Shiny happy women laughing


 Catarina Veiga Miranda


Acabo de ler um artigo giríssimo sobre Chaunte Lowe, a atleta norte-americana, favorita em High Jump.

É a modalidade que Gosto de ver embora me tenha escapado olimpicamente desta vez. Nunca me interessou reparar na competição em altura. Estou a ver mulheres a voar e do sofá (ou da cama) parecem plena e finalmente felizes. Vê-las é uma Pedra.
Também sinto essa satisfação quando as vejo em desportos de equipa sobretudo futebol onde me emociono como no futebol (uma modalidade que passo o ano a detestar, literalmente, por estar em todo o lado sem qualquer alternativa)

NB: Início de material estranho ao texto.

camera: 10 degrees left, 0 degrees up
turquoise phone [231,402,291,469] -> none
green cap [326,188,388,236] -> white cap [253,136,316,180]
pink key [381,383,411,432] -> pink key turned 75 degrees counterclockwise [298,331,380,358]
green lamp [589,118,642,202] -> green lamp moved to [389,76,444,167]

Mas vejo-as libertas e a voarem.
A superarem-se a cada centímetro a mais que voam e sentem Prazer. Não me interessa o esforço, o sacrifício, o doping, ou as chatices…vejo-as só.
Haverá outras modalidades intelectuais que dão prazer (uma doce teima que tinha com d.)
Mas no Desporto nota-se muito. É físico.
Não há nada mais Giro e Compensador e Esperançoso do que ver mulheres felizes mesmo que sejam do Olimpo. Uma verdadeira inspiração para o comum de nós…de mim.
Elas dizem: “é Possível”

Comments

  1. O desporto liberta? – Sim, liberta.
    É mais do que ganhar ou não ganhar medalhas.

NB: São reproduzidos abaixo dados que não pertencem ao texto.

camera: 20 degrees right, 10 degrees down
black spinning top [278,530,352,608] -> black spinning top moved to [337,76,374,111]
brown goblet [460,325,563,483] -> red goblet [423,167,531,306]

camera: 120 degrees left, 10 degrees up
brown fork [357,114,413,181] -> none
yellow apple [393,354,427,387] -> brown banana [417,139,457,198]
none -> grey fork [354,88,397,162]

  2. Mas porque raio não havia de ser possível? Não há competições femininas há décadas? Que texto mais ridículo… Mulheres felizes… E?

  3. Já agora, “High Jump” é salto em altura como foi toda a vida antes da bacoca pós-modernice. E que dizer do título… Portugueising 4ever. Mas quem é que convidou esta ameba para escrever aqui?